Mój bezrobotny brat żyje na koszt rodziny

„Praca to nie jest to, co lubi mój brat. Mimo że ma dobry zawód i mógłby nieźle zarobić, pracuje jedynie dorywczo. Teraz od dłuższego już czasu jest bezrobotny, stracił nawet prawo do zasiłku. Nie przejmuje się tym wcale i po prostu żyje na nasz koszt, a ma wiele kosztownych zachcianek. Nie wiem dlaczego rodzice to tolerują i jeszcze mają do mnie pretensje, że nie wspieram go finansowo. Jak powiedziałam, że nie będę pomagała takiemu leniowi, to wszyscy się na mnie obrazili. Czy nie miałam racji?”

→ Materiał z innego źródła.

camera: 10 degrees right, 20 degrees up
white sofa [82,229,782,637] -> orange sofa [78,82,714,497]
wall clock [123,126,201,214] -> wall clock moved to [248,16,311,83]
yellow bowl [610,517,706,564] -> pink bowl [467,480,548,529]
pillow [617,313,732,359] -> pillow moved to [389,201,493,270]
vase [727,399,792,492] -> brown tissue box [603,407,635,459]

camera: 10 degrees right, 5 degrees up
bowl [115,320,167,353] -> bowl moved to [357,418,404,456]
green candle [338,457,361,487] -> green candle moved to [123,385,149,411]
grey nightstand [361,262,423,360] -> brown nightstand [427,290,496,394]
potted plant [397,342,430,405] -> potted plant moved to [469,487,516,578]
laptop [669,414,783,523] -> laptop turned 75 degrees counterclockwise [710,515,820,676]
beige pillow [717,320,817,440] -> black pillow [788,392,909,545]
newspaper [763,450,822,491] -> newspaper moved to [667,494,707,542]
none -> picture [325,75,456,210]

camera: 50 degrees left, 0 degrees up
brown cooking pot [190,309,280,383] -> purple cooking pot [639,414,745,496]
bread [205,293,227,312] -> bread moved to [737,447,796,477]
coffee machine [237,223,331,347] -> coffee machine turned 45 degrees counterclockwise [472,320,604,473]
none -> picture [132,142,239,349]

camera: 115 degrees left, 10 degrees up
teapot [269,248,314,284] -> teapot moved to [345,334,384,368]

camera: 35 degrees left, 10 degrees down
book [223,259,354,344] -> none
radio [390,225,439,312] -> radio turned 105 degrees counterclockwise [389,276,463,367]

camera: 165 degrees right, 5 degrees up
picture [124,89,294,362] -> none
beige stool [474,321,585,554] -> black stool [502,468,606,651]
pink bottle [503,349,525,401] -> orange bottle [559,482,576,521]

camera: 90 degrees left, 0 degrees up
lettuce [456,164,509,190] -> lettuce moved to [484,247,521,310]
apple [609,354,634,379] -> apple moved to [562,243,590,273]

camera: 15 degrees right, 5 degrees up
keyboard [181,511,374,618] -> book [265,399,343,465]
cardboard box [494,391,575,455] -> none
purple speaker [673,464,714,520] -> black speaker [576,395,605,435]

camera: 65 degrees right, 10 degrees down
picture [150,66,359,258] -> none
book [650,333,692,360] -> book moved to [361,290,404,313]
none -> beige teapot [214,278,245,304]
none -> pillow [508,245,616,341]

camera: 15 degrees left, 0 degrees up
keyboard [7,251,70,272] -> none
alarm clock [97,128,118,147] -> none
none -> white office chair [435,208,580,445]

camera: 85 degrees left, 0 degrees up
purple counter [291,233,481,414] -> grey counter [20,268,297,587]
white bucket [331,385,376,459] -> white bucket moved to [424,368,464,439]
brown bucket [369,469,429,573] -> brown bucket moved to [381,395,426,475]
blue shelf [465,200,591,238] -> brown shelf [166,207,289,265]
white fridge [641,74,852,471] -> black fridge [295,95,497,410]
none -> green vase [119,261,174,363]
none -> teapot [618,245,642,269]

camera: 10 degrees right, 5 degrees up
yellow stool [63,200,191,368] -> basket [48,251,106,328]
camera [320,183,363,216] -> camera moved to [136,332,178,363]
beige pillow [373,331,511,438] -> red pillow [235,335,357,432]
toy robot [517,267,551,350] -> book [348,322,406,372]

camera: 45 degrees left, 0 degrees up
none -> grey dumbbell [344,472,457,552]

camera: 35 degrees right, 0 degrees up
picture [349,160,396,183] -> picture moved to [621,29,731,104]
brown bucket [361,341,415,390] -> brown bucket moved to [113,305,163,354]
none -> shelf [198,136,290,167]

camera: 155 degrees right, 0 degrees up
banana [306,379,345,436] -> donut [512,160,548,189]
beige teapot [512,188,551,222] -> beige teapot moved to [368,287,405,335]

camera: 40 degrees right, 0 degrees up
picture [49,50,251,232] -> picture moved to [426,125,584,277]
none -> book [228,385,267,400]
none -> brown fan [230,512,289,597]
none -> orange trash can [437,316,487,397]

Ma Pani rację. Gdyby kłopoty brata były niezawinione przez niego, wówczas rodzina powinna solidarnie mu pomagać. Jeżeli jednak on żyje na koszt innych, bo tak jest mu wygodnie, finansowe wspieranie go jest błędem. Dziwię się postawie rodziców. Kiedy brat ma się nauczyć odpowiedzialności, jeżeli nie ponosi kosztów swoich kaprysów? Musi Pani uświadomić rodzicom, że tolerowanie na dłuższą metę nieróbstwa brata obróci się w przyszłości przeciwko niemu. Pani powinna konsekwentnie postępować tak, jak dotąd. To słuszna metoda.